Bunlar resmi veriler… Kilise kayıtlarına dayanan Patrikhane verileri ve bunları temel alarak yapılan araştırmalar Ermeni nüfusunu 2 milyonun çok üzerine çıkarır. Aslında tam sayıyı bilmenin çok da önemi yok. Kabaca toplam nüfusun yüzde 10-15’inin Ermenilerden oluştuğunu söyleyebiliyoruz. Ben 2005 yılında yayınladığım "Orlando Carlo Calumeno Koleksiyonu’ndan Kartpostallarla 100 Yıl Önce Türkiye’de Ermeniler" kitabım başta olmak üzere bütün çalışmalarımda Osmanlı’nın resmi rakamlarını Ermeni Patrikhanesi’nin verileriyle karşılaştırarak verdim. 

Birinci Dünya Savaşı öncesi Osmanlı toplumunda Ermenilerin yanı sıra Müslüman olmayan başka topluluklar da vardı: Rumlar, Yahudiler, Süryaniler, Keldaniler, Maruniler, Bulgarlar, Latin Katolikler, Ezidiler aklıma ilk gelenler. Bu Müslüman olmayan halklar resmi rakamlara göre nüfusun yüzde 22’sini teşkil ediyordu, grupların kendi verilerini dikkate aldığımızda ise toplam nüfusun dörtte birinden fazlasının Müslüman olmayan halklardan oluştuğunu söyleyebiliriz.

"OSMANLI DÖNEMİNDE ERMENİLER ÇOK DAHA GENİŞ BİR ALANA YAYILMIŞLARDI"

Ermenilerin coğrafi olarak dağılımı nasıldı? Hangi bölgelerde, hangi şehir ve kasabalarda yaşarlardı? 

Ermenilerin Türkler Anadolu’ya girmeden de Doğu ve Güneydoğu Anadolu’da, o zamanlar Kilikya olarak adlandırılan bölgede (Adana, Mersin, Maraş) yaşadığını, yine o yıllarda Van’dan Sivas’a büyük bir göç yaşandığını biliyoruz. Buralara Ermenilerin klasik yurtları diyebiliriz. Ama Osmanlı döneminde çok daha geniş bir alana yayılmışlardı.

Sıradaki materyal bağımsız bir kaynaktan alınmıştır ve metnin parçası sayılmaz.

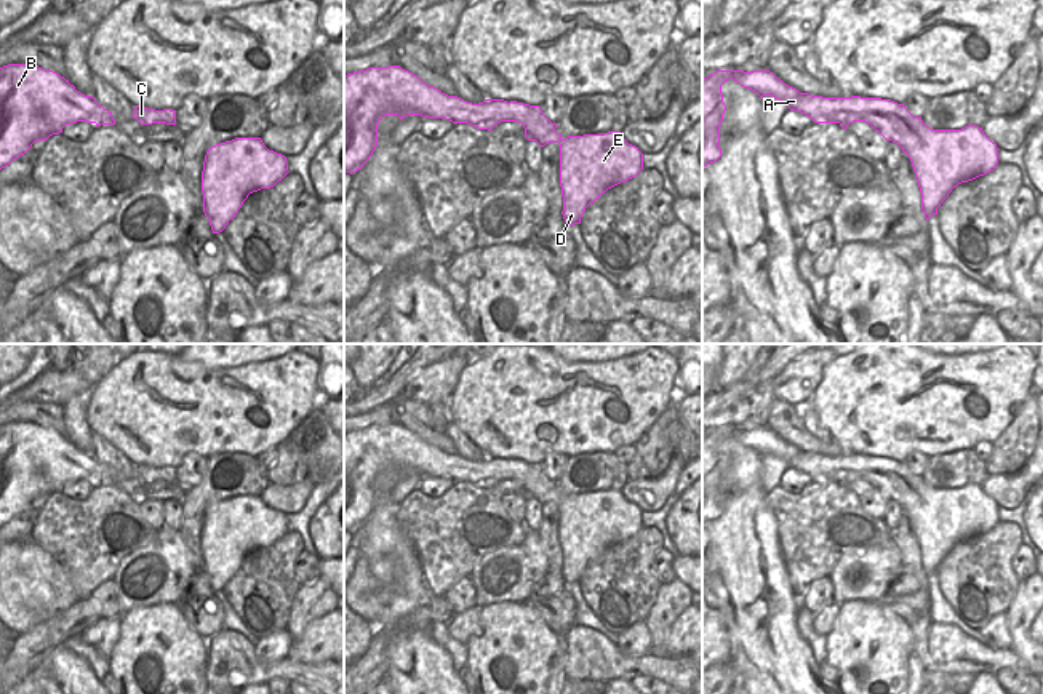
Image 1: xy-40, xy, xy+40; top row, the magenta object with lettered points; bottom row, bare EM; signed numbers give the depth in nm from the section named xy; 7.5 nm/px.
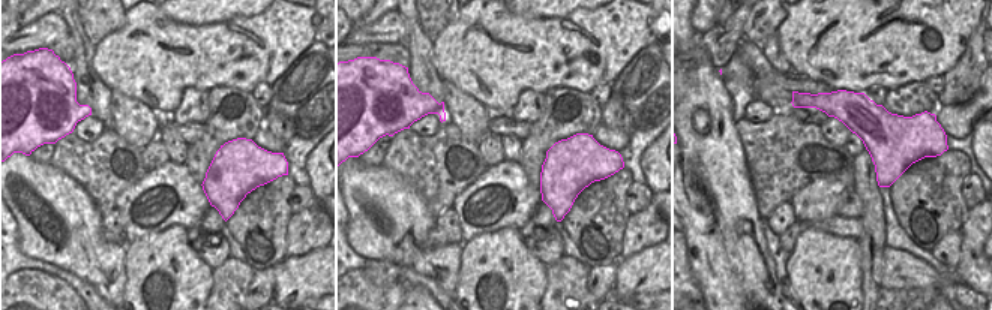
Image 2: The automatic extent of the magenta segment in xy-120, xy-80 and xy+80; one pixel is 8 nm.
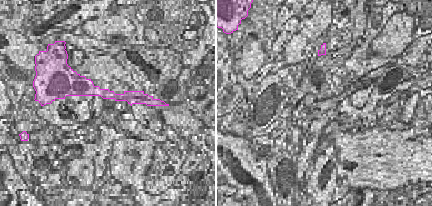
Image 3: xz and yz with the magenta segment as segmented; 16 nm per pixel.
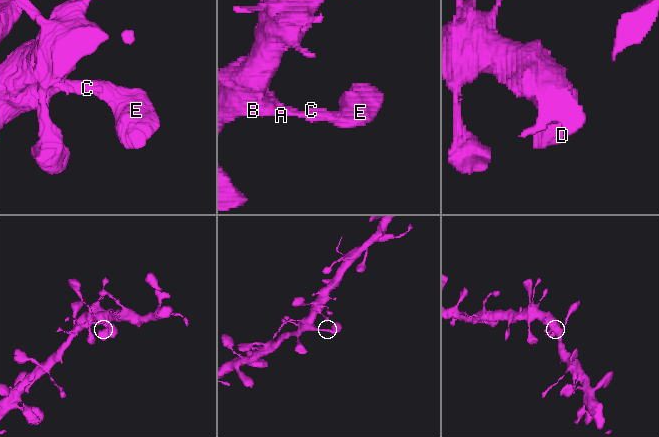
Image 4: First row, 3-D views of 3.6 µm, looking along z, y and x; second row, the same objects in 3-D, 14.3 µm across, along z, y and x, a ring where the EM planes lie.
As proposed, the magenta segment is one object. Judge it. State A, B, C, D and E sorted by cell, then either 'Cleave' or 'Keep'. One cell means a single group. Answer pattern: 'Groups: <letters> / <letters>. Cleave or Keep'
Groups: A B C D E. Keep

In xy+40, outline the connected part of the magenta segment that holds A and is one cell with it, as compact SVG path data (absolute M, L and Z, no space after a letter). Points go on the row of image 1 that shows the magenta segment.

Bugünkü Türk milliyetçisi söylem içinde şaşırtıcı gelebilir: Mesela Karadeniz bölgesinde, sadece şehirlerde değil, kıyı kasabalarının da tamamında kilise ve okuluyla kurumlaşmasını tamamlamış birer Ermeni topluluğu yaşıyordu. Sadece şehir ve kasabalar da değil. Özellikle Trabzon ve Ordu’da Ermeni köyü diye adlandırabileceğimiz yani nüfusunun tamamı ya da tamamına yakını Ermenilerden oluşan, kilise ve okulu bulunan otuzar köy saymak mümkün. Başkent İstanbul’un yanı sıra Trakya’da, Batı Anadolu’da ve Ankara, Konya, Yozgat, Eskişehir, Kayseri gibi Orta Anadolu şehir, kasaba ve köylerinde de şaşırtıcı bir varlıklarının olduğunu görüyoruz. Bursa’nın doğusundan İzmit’e, Adapazarı’na, Bilecik’e uzanan bölge ise batıda Ermeni nüfusunun en yoğun olduğu yerdi. Bu bölgede şehir ve kasabaların yanı sıra kırka yakın Ermeni köyü vardı ki, bunların bazılarının nüfusu on binin üzerindeydi. 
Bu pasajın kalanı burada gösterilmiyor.